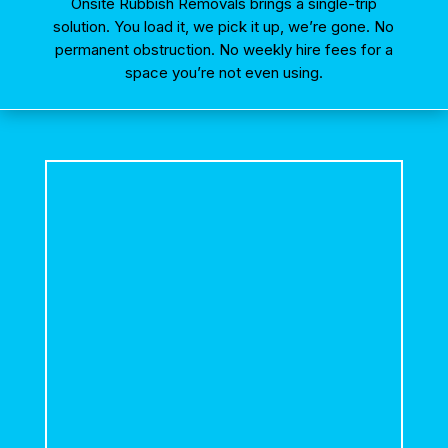
Onsite Rubbish Removals brings a single-trip
solution. You load it, we pick it up, we’re gone. No
permanent obstruction. No weekly hire fees for a
space you’re not even using.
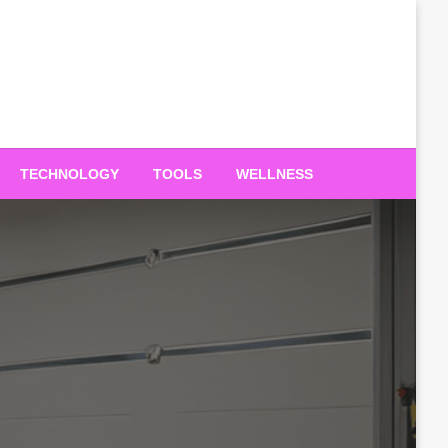
TECHNOLOGY
TOOLS
WELLNESS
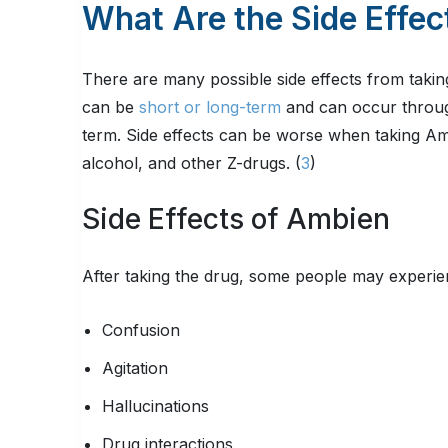
What Are the Side Effec
There are many possible side effects from taki
can be
short or long-term
and can occur through
term. Side effects can be worse when taking Am
alcohol, and other Z-drugs. (
3
)
Side Effects of Ambien
After taking the drug, some people may experien
Confusion
Agitation
Hallucinations
Drug interactions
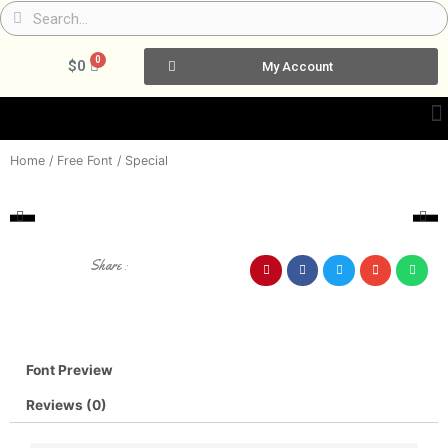
Skip
Search
Search
to
content
0
Cart
$
0
My Account
Home
/
Free Font
/ Special
Share :
Font Preview
Reviews (0)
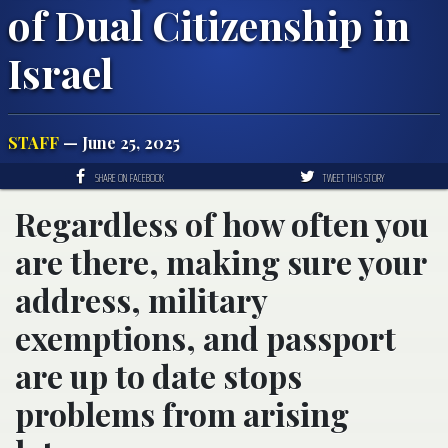
of Dual Citizenship in
Israel
STAFF
— June 25, 2025
SHARE ON FACEBOOK
TWEET THIS STORY
Regardless of how often you
are there, making sure your
address, military
exemptions, and passport
are up to date stops
problems from arising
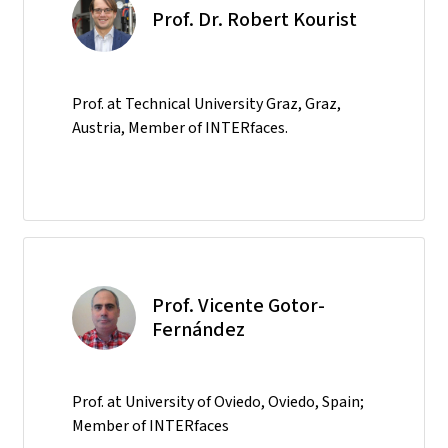
Prof. Dr. Robert Kourist
Prof. at Technical University Graz, Graz,
Austria, Member of INTERfaces.
Prof. Vicente Gotor-
Fernández
Prof. at University of Oviedo, Oviedo, Spain;
Member of INTERfaces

———

◆ **PROBLEM TO WORK ON**:
With the pictures removed, write the listing out word for word.

◆ **RESPONSE TO THE TASK**:
Onsite Rubbish Removals brings a single-trip
solution. You load it, we pick it up, we’re gone. No
permanent obstruction. No weekly hire fees for a
space you’re not even using.
TECHNOLOGY
TOOLS
WELLNESS
What Are the Side Effec
There are many possible side effects from taki
can be
short or long-term
and can occur through
term. Side effects can be worse when taking Am
alcohol, and other Z-drugs. (
3
)
Side Effects of Ambien
After taking the drug, some people may experien
Confusion
Agitation
Hallucinations
Drug interactions
Skip
Search
Search
to
content
0
Cart
$
0
My Account
Home
/
Free Font
/ Special
Share :
Font Preview
Reviews (0)
of Dual Citizenship in
Israel
STAFF
— June 25, 2025
SHARE ON FACEBOOK
TWEET THIS STORY
Regardless of how often you
are there, making sure your
address, military
exemptions, and passport
are up to date stops
problems from arising
Prof. Dr. Robert Kourist
Prof. at Technical University Graz, Graz,
Austria, Member of INTERfaces.
Prof. Vicente Gotor-
Fernández
Prof. at University of Oviedo, Oviedo, Spain;
Member of INTERfaces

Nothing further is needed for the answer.